Fort Worth's Alliance Airport examines its future


FORT WORTH, Texas (AP) — The Fort Worth airport built on a former cow pasture is at a crossroads with two major clients leaving, even as the airport's opening helped spur plenty of development around it.

Alliance Airport sparked new retailers, apartment complexes and other development along Interstate 35 in Fort Worth, and the airport itself helps move millions of pounds of cargo every year. But with American Airlines and Bell Helicopter set to leave, and some of the plans for Alliance have not come to fruition more than two decades after its opening, the Fort Worth Star-Telegram reported ( ) Thursday.

Officials plan to eventually spend $240 million in federal, state and other funding to reconfigure roads and extend runways.

Tim Ward, president of Alliance Air/Aviation Services, told the newspaper he still considered the project a success.

"Although the airport, in terms of the development around it, hasn't been completed as fast as we perhaps initially envisioned, it truly became a catalyst for everything else around here," Ward said.

American built a maintenance facility at Alliance two years after the airport opened in 1989. FedEx later established a regional shipping hub that still generates plenty of revenue.

But attempts to lure major aerospace companies like Boeing and Airbus have failed.

"We've chased a lot of those big deals," said Mike Berry, president of Hillwood Properties, which developed the airport, a brainchild of Hillwood chairman Ross Perot Jr. "Those projects are few and far between and, when you look at those deals, the state incentives are so high, that's usually what takes it over the edge."

Alliance executives must also deal with American shutting down its maintenance hangar as part of its bankruptcy restructuring. Bell Helicopter is also moving its commercial helicopter customer service center and training academy to new headquarters in Fort Worth.

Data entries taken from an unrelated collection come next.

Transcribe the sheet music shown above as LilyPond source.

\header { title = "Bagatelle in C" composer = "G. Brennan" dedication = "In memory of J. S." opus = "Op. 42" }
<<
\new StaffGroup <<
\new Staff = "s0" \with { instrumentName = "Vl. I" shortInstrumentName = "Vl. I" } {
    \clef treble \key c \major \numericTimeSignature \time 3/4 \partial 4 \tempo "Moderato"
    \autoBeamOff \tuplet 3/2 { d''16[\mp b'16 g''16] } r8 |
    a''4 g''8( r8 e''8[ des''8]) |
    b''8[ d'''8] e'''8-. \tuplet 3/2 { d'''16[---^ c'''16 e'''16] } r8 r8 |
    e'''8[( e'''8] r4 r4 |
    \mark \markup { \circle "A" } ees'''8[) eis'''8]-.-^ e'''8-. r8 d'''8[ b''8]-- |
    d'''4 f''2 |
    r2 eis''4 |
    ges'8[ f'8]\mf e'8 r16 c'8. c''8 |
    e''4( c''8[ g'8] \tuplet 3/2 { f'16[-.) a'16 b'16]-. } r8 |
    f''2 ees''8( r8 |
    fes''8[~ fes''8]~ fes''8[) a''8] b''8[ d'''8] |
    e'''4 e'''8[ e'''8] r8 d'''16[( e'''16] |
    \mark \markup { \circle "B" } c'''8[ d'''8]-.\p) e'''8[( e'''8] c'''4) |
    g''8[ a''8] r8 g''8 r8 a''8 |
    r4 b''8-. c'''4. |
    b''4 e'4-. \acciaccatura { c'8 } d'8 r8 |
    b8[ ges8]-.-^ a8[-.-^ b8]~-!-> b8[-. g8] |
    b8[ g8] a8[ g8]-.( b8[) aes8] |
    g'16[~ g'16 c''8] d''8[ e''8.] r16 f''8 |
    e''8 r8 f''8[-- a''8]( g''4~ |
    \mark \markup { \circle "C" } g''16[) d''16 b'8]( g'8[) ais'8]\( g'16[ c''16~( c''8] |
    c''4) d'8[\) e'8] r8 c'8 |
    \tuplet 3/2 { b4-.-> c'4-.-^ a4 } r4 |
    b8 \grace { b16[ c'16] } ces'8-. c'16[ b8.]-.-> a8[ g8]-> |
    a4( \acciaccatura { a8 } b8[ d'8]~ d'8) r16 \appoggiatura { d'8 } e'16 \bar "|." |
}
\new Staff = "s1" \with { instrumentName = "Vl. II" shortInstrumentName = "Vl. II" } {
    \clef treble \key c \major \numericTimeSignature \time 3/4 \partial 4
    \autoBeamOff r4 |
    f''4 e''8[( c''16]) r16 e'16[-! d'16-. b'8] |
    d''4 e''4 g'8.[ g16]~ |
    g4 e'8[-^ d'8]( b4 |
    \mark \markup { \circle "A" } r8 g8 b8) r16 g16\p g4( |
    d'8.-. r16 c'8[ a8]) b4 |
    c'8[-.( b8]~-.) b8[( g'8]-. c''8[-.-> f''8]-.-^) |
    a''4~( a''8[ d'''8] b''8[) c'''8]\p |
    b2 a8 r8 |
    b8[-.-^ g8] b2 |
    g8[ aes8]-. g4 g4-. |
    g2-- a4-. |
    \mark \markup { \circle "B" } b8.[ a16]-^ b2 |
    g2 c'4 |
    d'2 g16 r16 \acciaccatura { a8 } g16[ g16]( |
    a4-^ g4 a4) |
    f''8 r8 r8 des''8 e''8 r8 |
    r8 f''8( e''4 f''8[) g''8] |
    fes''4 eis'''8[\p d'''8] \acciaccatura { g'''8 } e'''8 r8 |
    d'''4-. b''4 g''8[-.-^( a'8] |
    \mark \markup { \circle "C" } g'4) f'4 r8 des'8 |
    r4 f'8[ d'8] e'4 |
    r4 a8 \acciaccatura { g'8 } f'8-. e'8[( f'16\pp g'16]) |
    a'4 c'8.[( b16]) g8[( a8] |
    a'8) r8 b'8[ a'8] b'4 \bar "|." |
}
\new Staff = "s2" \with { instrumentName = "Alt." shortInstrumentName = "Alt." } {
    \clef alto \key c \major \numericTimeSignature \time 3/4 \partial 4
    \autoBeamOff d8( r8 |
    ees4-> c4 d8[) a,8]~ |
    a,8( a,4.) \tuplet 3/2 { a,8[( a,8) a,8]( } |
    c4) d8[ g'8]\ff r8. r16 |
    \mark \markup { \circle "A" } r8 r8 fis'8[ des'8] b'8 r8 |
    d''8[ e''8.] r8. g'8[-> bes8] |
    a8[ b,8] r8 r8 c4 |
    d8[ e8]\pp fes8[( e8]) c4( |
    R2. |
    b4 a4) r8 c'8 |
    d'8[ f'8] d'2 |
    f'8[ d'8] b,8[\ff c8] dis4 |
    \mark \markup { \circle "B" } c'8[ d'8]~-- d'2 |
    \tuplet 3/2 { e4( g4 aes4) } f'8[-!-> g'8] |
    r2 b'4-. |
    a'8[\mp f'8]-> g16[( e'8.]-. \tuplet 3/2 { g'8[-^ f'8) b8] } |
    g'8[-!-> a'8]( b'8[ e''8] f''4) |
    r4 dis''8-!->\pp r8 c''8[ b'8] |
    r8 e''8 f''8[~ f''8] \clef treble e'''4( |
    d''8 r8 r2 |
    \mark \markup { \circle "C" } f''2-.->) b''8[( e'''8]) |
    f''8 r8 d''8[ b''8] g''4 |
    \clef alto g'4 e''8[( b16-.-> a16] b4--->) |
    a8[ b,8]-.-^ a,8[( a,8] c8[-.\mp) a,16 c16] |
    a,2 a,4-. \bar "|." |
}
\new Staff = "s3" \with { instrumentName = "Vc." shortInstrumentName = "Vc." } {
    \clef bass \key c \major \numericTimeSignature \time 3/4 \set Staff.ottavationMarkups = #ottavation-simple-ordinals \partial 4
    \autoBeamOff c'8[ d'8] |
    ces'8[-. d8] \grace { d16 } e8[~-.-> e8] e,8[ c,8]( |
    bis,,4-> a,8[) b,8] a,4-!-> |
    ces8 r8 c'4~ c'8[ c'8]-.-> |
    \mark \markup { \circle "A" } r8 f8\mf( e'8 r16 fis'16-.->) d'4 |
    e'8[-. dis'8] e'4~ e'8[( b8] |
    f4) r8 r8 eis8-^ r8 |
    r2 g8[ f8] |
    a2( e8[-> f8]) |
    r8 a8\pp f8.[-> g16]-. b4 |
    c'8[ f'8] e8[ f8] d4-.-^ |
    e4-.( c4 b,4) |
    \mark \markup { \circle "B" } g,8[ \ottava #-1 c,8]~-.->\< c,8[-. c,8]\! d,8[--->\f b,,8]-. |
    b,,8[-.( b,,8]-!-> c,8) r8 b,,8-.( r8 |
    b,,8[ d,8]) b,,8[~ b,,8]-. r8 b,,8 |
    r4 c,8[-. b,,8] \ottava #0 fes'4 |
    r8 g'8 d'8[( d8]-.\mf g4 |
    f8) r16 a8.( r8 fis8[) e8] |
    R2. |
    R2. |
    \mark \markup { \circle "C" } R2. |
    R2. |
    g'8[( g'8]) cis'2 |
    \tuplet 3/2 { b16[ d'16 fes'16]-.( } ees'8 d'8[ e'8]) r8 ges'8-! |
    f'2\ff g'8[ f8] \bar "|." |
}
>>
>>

Officials hope extending runways to 11,000 feet — the longest one is currently 9,600 feet — will accommodate larger planes and more international traffic, and help Alliance compete with Dallas-Fort Worth International Airport.

Terry Clower, an economist at the University of North Texas, said officials could afford to be cautiously optimistic.

"They are certainly going to face some challenges, but because of the success of the rest of Alliance, they can ride this out."